● Page excerpt
= Beginning of Section =

Like their party compatriots in other states, Ohio Republicans aren't just out to chop Planned Parenthood. They are determined to gut anything that would provide women information and assistance regarding sex, birth control and rape. "Prevention First," a sexual health and education bill, was granted a courtesy committee hearing recently by the ferociously anti-choice Republican Rep. Lynn Wachtmann and then promptly tucked away. The bill or one like it has been on the docket for several years but never manages to get a floor vote.

Introduced this time by Rep. Antonio, it would have provided comprehensive sex education, birth-control benefit parity in health insurance coverage and enacted the Compassionate Assistance for Rape Emergencies Act. Antonio said:

"This bill says that if we in Ohio are truly concerned about reducing the number of unintended pregnancies, which would of course lead to a lessening of the necessity of a woman needing to consider an abortion, then let's pass a prevention first bill. Certainly we all should be able to support that."
She, of course, knows better than most that "we all" does not include the anti-choicers among her fellow legislators. Time and again they prove their utter hypocrisy in the matter. They repeatedly prove that their real goal is not just to stop abortions, but to control women's sexuality, going so far as deny emergency contraception in cases of rape.

The stench from their behavior is brain-curdling. But they keep getting reelected.

= End of Section =

● Apply what you read
- 1) Could you turn the paragraph of the Ohio bill excerpt that begins "Introduced this time by Rep. Antonio" into a short bulleted list of its main facts?
- 2) In the Ohio bill excerpt, who granted the "Prevention First" bill a courtesy committee hearing?
The records come from a separate source and are unrelated to this text.

● Given data

= Beginning of Section =

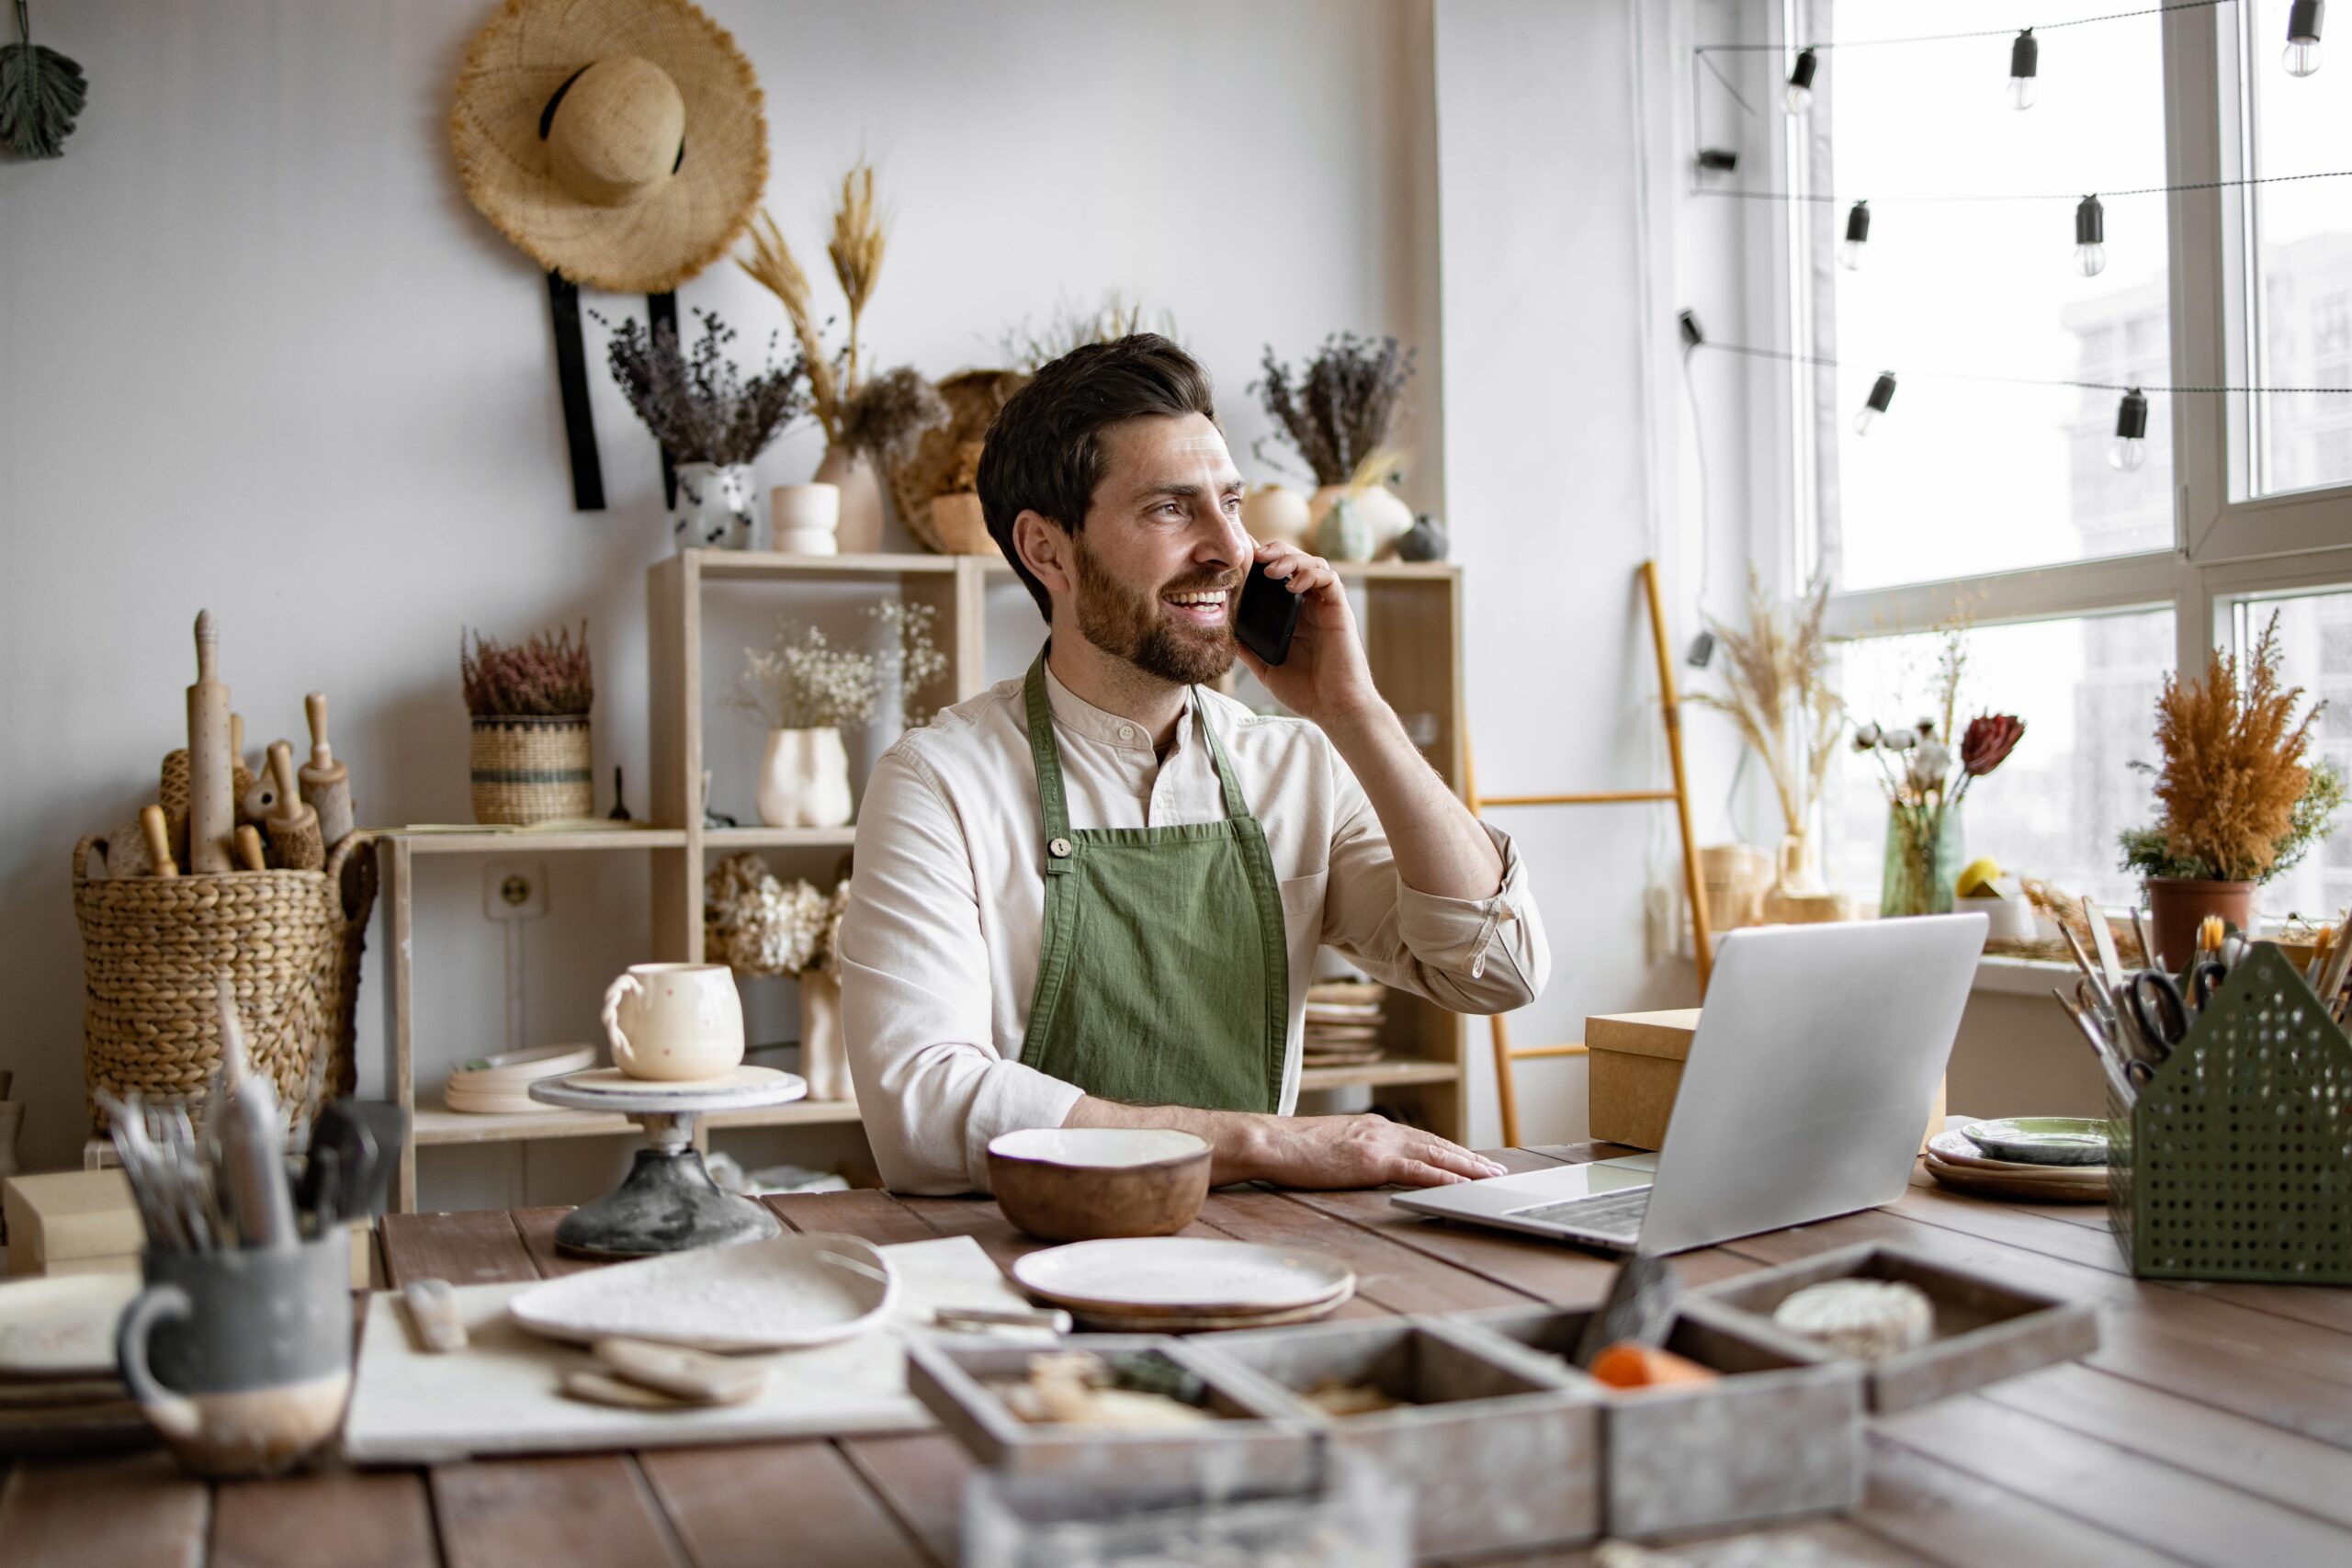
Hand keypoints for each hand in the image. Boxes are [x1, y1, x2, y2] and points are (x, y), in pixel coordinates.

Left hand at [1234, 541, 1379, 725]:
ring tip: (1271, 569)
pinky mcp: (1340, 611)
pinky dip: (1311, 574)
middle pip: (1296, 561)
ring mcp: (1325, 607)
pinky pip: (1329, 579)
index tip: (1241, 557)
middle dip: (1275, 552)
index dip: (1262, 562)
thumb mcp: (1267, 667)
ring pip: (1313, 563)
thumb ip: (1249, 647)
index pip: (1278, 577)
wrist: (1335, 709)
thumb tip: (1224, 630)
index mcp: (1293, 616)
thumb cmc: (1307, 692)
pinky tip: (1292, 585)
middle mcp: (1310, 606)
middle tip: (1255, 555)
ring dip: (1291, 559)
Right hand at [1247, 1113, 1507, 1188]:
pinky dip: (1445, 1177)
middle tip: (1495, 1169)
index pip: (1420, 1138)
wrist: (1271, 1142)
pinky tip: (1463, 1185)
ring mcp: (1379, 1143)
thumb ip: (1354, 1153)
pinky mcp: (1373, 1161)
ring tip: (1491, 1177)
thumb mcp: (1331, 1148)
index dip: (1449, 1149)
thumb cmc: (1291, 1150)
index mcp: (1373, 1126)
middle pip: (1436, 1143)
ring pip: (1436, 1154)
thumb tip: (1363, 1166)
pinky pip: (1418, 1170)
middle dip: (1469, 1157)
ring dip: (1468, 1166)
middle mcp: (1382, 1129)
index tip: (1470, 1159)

= End of Section =
= Beginning of Section =

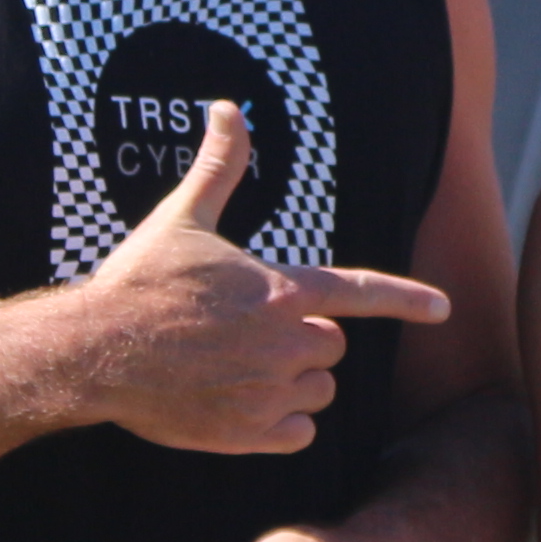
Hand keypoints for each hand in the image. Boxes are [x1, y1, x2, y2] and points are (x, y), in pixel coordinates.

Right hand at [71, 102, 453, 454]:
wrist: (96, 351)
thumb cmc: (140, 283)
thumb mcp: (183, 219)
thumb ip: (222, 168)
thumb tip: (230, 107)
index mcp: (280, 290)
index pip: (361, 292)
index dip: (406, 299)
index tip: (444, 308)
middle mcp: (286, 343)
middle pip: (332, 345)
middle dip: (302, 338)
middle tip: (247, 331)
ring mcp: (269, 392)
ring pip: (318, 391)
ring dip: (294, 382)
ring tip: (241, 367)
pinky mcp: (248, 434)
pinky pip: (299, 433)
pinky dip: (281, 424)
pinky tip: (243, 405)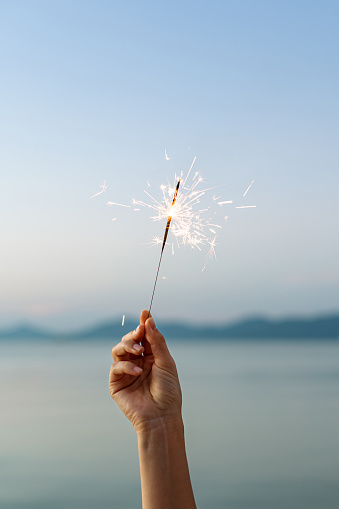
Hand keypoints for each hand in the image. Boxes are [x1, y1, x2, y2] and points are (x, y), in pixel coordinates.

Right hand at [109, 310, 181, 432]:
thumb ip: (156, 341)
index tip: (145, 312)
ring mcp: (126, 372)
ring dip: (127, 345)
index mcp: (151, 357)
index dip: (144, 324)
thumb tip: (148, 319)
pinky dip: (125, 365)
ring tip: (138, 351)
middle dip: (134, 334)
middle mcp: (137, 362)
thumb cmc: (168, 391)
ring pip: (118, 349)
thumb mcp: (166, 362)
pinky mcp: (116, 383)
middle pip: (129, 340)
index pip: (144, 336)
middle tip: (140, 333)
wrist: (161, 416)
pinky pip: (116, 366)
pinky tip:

= End of Section =
= Beginning of Section =

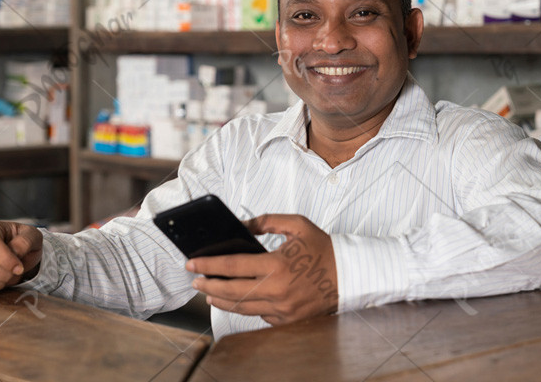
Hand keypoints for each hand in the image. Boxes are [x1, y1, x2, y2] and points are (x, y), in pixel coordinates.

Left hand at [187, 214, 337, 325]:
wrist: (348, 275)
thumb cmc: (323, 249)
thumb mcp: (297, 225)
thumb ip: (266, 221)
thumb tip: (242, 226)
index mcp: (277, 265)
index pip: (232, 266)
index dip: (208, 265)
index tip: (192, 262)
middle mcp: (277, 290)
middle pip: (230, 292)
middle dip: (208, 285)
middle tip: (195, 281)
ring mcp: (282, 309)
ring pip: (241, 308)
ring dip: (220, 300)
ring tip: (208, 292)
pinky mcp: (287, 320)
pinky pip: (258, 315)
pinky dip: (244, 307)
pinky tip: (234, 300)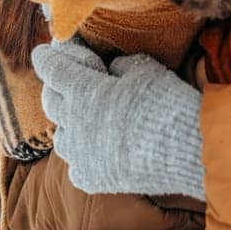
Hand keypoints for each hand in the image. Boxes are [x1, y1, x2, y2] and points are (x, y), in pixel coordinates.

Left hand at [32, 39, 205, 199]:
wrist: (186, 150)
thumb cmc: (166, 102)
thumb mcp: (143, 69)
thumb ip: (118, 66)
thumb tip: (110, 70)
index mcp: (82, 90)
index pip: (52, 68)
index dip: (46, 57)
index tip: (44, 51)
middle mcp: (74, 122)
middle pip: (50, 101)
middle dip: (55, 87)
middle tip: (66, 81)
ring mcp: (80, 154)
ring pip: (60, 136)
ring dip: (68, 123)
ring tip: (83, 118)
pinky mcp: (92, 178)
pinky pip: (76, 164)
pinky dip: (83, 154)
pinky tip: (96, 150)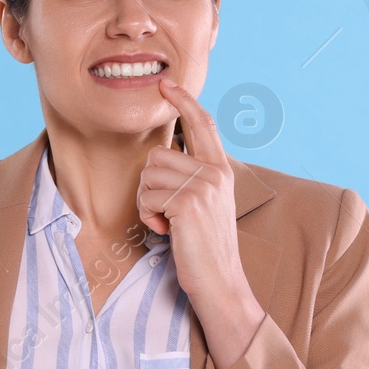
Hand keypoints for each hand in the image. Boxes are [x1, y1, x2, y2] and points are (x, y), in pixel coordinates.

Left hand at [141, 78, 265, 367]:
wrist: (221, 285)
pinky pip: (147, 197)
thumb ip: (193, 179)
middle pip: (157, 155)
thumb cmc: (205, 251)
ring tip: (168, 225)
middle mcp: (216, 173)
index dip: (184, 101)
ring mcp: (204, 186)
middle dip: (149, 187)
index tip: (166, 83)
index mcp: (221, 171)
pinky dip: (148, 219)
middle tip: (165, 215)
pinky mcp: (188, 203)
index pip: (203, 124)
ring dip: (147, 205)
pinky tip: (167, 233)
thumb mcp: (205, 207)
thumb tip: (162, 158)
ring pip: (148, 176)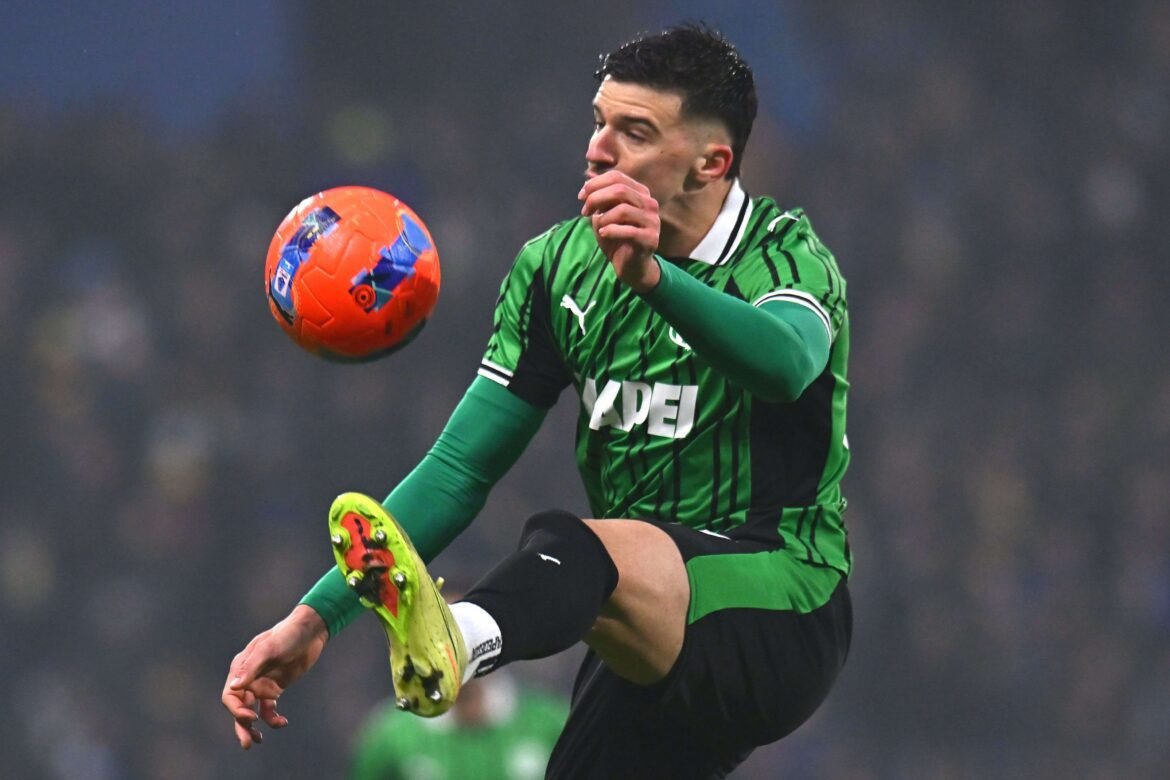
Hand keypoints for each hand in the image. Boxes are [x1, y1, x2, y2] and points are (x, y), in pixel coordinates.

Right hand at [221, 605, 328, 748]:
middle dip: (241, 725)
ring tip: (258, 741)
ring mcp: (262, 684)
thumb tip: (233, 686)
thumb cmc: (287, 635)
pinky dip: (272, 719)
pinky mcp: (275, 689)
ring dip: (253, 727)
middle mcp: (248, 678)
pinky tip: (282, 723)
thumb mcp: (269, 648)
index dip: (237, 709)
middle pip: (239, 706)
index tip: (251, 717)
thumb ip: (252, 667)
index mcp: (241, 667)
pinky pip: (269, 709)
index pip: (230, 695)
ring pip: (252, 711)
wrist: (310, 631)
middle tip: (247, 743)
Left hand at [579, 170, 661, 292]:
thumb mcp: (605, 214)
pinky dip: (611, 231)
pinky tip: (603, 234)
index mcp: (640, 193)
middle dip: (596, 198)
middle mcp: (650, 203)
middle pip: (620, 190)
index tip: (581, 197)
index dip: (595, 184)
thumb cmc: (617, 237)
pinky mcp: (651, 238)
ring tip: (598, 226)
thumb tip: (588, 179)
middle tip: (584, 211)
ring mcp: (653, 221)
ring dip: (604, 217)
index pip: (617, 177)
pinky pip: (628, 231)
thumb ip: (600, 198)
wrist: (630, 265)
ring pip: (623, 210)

= End of Section =

● Exercise responses
- 1)
- Rep. Antonio introduced the bill this time.
- It would have provided comprehensive sex education.
- It would have required parity for birth-control benefits in health insurance coverage.
- It would have enacted the Compassionate Assistance for Rape Emergencies Act.

- 2) Republican Rep. Lynn Wachtmann.